When to pick Sonnet 5
How I’d decide, now that this is on the table:
- Agents and automations that make many calls → Sonnet 5. This is where price rules and where its agentic performance is already more than enough. Cost per task drops without giving up almost anything.
- Very complex reasoning, long chains, the hardest stuff → Opus 4.8 is still the ceiling. When failure is expensive and you need the maximum, pay the difference.
- High volume, latency-critical, simple tasks (classify, extract, route) → Haiku 4.5. You don’t need Sonnet for that.
Put another way: Opus when the error is expensive, Haiku when the volume is huge, and Sonnet 5 for almost everything else —which, if you’re honest, is most of the real work—.
What I take away
The interesting thing about Sonnet 5 isn’t a specific benchmark, it’s the move: the middle model brings its performance closer to the top one and lowers the price.
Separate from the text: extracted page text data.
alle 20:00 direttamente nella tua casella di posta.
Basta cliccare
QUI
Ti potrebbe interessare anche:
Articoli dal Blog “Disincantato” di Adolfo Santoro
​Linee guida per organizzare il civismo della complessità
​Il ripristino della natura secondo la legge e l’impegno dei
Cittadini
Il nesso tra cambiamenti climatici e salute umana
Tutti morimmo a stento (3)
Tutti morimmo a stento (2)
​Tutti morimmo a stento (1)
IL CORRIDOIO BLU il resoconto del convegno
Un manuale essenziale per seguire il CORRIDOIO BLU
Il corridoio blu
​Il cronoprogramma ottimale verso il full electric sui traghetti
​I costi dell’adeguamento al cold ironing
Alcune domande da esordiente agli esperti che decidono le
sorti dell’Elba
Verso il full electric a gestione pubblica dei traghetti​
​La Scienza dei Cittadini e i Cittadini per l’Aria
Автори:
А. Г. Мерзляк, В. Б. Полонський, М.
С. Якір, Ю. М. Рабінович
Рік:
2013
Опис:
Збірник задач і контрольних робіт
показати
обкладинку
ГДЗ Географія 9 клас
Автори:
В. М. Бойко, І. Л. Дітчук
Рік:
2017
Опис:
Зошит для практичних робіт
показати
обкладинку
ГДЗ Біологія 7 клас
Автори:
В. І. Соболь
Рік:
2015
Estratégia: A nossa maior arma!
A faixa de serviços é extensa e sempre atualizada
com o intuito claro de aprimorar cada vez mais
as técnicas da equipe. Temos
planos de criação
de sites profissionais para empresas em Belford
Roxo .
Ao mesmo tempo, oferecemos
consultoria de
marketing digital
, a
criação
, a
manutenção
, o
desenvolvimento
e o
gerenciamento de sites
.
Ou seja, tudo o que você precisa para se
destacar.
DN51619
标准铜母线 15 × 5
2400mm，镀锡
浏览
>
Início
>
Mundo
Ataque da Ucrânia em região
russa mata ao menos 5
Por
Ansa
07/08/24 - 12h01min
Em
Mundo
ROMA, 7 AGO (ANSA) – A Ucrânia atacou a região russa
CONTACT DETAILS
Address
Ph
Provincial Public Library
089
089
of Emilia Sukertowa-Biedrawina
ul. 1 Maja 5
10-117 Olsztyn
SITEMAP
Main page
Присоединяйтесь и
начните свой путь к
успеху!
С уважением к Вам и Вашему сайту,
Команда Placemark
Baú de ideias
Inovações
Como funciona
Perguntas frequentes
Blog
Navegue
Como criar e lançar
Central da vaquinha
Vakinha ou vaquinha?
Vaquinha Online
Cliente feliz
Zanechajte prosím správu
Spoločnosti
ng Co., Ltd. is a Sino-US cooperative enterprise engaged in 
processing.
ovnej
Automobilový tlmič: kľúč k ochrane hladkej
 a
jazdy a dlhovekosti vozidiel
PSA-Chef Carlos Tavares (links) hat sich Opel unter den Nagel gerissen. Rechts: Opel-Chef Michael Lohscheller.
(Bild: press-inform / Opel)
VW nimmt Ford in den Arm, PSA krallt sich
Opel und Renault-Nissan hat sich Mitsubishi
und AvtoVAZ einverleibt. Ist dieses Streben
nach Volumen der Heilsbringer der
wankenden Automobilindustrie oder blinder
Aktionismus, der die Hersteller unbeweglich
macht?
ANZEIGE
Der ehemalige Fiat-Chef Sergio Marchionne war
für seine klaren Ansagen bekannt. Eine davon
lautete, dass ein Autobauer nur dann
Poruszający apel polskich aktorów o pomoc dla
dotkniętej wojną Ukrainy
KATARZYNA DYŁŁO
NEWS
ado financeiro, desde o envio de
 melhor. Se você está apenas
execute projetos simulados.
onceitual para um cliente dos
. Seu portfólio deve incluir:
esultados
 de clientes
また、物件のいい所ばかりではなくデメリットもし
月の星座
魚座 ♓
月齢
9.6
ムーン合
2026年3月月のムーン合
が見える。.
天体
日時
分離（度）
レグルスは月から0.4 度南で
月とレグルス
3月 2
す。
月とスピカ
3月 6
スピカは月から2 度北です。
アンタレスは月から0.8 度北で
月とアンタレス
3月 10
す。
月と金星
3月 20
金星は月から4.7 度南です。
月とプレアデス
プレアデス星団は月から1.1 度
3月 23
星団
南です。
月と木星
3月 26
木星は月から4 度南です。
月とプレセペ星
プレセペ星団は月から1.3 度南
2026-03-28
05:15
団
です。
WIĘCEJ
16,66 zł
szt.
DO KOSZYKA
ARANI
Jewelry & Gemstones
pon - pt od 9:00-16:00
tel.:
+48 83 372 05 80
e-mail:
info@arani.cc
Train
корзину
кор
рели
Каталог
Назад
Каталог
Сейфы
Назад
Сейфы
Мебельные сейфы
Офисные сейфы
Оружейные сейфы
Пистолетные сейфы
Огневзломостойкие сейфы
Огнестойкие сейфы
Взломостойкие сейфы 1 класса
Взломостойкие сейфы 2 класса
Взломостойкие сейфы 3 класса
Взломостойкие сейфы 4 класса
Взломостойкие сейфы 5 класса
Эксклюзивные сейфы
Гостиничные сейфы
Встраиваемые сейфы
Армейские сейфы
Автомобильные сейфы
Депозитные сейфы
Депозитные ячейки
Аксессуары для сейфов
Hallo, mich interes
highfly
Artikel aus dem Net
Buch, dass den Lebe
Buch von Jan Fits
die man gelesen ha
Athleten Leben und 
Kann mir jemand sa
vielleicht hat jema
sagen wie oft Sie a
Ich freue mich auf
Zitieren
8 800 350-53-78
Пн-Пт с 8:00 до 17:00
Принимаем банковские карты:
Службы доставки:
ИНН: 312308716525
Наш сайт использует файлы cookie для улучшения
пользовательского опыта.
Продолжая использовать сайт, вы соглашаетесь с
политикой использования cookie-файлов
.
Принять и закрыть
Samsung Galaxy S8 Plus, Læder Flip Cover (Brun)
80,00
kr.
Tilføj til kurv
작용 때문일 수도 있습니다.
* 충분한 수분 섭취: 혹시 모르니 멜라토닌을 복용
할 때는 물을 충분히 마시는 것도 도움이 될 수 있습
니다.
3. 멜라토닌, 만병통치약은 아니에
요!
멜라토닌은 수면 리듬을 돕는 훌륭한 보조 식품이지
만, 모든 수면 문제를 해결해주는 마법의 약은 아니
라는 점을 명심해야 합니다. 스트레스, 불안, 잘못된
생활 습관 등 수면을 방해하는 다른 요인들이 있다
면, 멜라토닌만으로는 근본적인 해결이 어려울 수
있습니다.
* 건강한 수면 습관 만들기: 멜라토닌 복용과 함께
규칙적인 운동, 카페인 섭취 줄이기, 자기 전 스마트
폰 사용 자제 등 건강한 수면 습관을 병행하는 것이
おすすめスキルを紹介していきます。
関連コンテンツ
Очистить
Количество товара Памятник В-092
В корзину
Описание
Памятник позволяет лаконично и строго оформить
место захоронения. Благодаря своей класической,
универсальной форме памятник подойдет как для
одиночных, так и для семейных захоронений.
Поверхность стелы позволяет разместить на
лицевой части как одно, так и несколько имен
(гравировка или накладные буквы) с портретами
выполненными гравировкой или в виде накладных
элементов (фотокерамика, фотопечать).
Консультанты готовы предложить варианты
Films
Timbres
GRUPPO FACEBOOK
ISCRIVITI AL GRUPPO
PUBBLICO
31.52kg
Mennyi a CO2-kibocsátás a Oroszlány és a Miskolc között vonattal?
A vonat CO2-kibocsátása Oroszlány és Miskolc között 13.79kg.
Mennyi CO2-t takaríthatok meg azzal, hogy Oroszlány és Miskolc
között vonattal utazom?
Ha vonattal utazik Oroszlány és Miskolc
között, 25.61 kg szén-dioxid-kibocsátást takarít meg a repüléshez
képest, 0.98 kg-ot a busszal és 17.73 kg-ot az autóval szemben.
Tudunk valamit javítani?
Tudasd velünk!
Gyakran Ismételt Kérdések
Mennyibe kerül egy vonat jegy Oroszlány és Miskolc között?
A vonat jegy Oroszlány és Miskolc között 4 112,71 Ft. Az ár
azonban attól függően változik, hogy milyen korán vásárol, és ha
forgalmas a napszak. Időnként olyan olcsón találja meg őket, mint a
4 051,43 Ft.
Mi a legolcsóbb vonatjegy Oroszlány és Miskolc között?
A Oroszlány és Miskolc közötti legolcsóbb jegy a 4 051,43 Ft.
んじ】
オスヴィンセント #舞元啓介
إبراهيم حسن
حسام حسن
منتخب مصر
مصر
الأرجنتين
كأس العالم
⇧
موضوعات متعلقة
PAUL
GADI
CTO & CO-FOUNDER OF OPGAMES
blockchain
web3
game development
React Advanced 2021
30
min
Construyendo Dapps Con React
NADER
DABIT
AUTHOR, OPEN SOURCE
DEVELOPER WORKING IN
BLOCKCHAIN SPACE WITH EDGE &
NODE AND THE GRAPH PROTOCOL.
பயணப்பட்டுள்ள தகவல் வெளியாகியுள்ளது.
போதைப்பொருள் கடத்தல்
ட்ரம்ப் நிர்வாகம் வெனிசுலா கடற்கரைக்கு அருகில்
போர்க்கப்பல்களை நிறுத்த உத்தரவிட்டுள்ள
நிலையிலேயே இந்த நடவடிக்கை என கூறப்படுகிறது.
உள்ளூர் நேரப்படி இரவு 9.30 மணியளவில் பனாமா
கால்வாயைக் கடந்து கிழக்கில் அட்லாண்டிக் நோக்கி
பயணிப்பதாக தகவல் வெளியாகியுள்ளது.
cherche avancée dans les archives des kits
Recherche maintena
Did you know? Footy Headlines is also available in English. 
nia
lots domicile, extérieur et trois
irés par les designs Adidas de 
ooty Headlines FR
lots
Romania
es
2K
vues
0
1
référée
For anyone building, that’s what moves the needle —not the “most powerful” headline, but the “almost as good for a lot less”. The cost barrier to building something serious on AI keeps dropping on its own, month after month. And that, whatever you’re building, is good news.
(The figures and prices in this post come from Anthropic’s model documentation and the Claude Sonnet 5 System Card, dated June 30, 2026. Launch pricing applies through August 31, 2026.)